-- Activity --
Repeat the data that follows in full. Do not include the pictures.

-- Information shown --
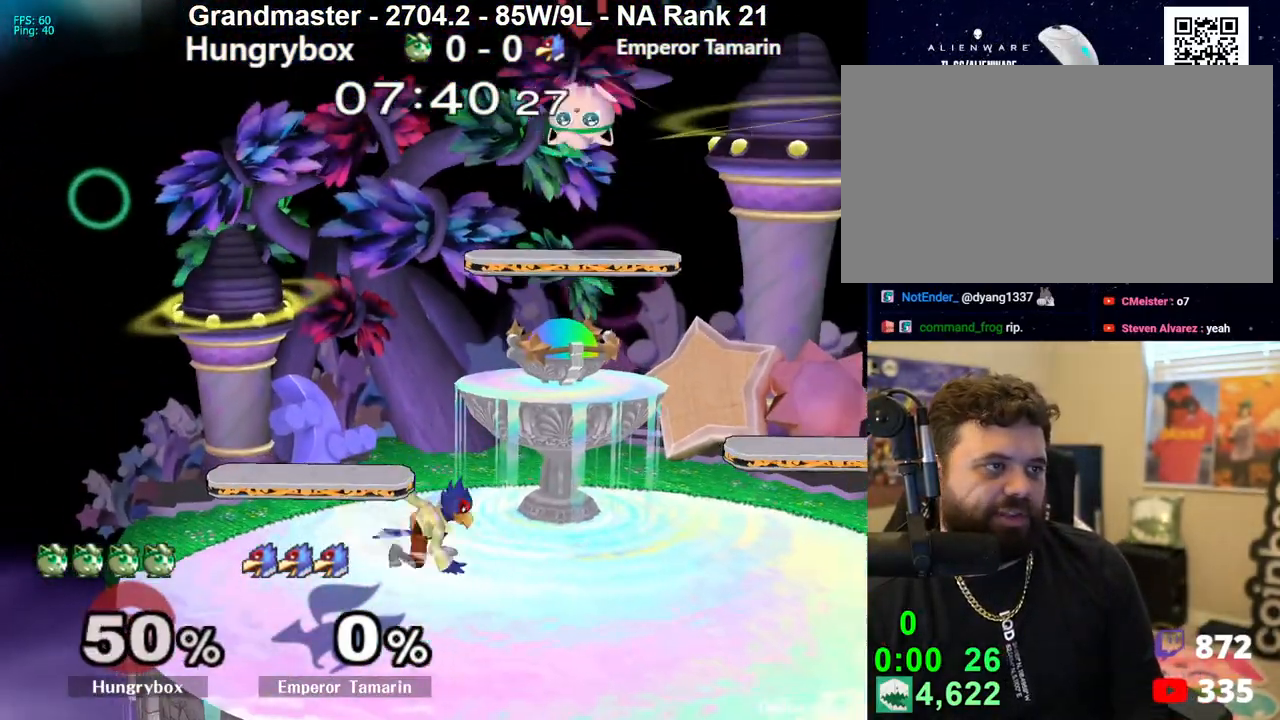
{"buttons": [], "left_stick": "right", "right_stick": "center", "events": [[33, "R1", "down"], [233, "R1", "up"], [300, "left_stick", "up-right"], [350, "right_stick", "left"], [417, "Z", "down"], [467, "left_stick", "right"], [500, "Z", "up"], [500, "right_stick", "center"]]}
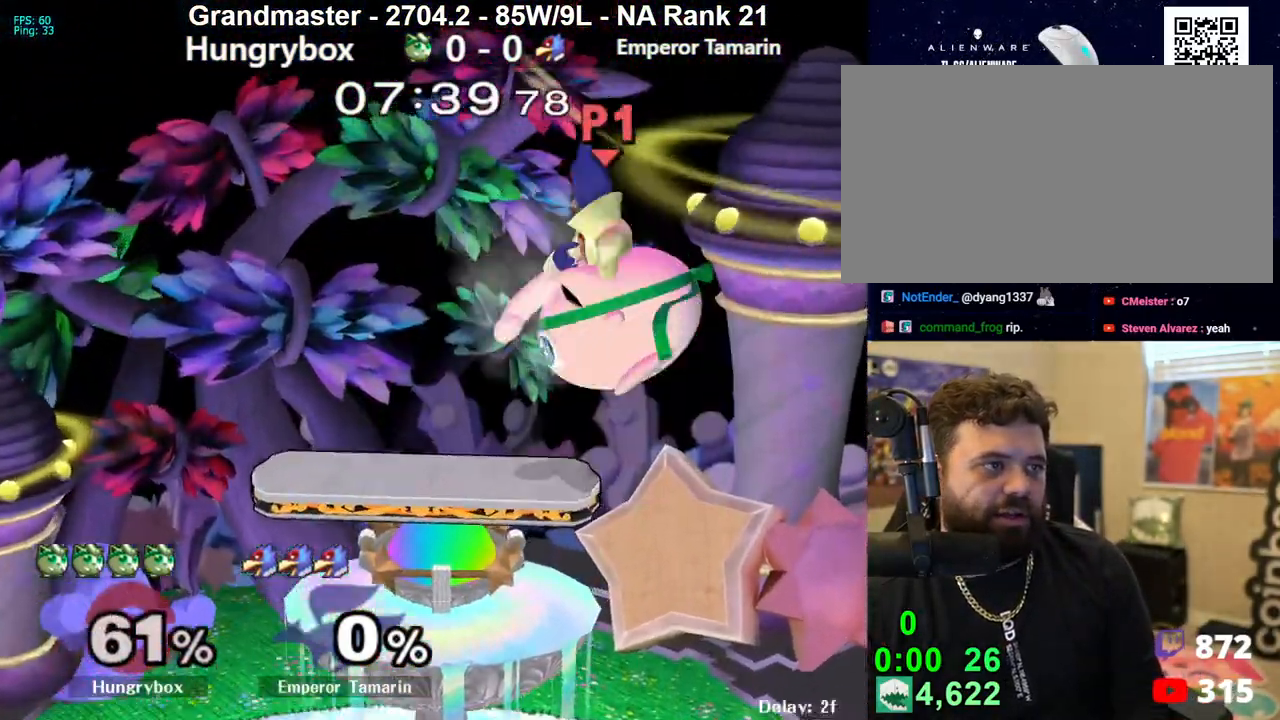
{"buttons": [], "left_stick": "right", "right_stick": "center", "events": [[100, "left_stick", "center"], [283, "R1", "down"], [283, "left_stick", "right"], [450, "R1", "up"]]}
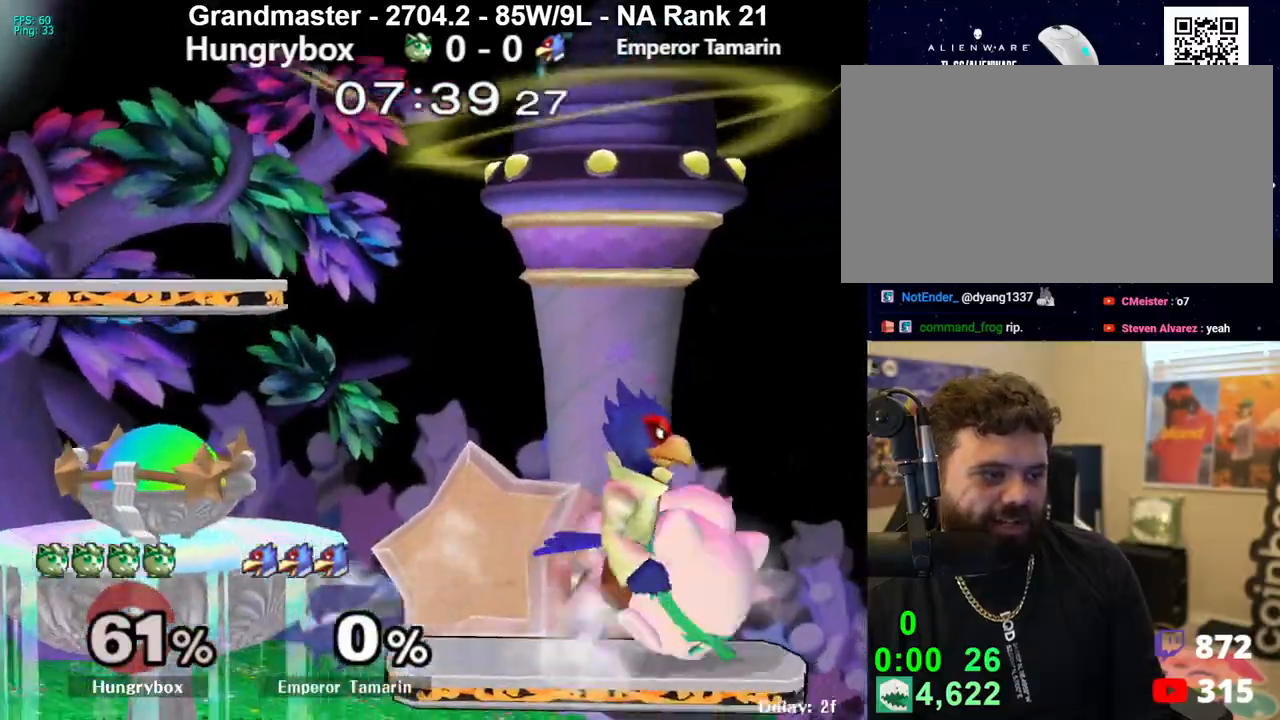
{"buttons": ["R1", "Z"], "left_stick": "down-left", "right_stick": "center", "events": [[117, "left_stick", "left"], [217, "R1", "down"], [300, "left_stick", "down-left"], [500, "Z", "down"]]}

-- Response area --
{"buttons": [], "left_stick": "right", "right_stick": "center", "events": [[33, "R1", "down"], [233, "R1", "up"], [300, "left_stick", "up-right"], [350, "right_stick", "left"], [417, "Z", "down"], [467, "left_stick", "right"], [500, "Z", "up"], [500, "right_stick", "center"]]}
{"buttons": [], "left_stick": "right", "right_stick": "center", "events": [[100, "left_stick", "center"], [283, "R1", "down"], [283, "left_stick", "right"], [450, "R1", "up"]]}
{"buttons": ["R1", "Z"], "left_stick": "down-left", "right_stick": "center", "events": [[117, "left_stick", "left"], [217, "R1", "down"], [300, "left_stick", "down-left"], [500, "Z", "down"]]}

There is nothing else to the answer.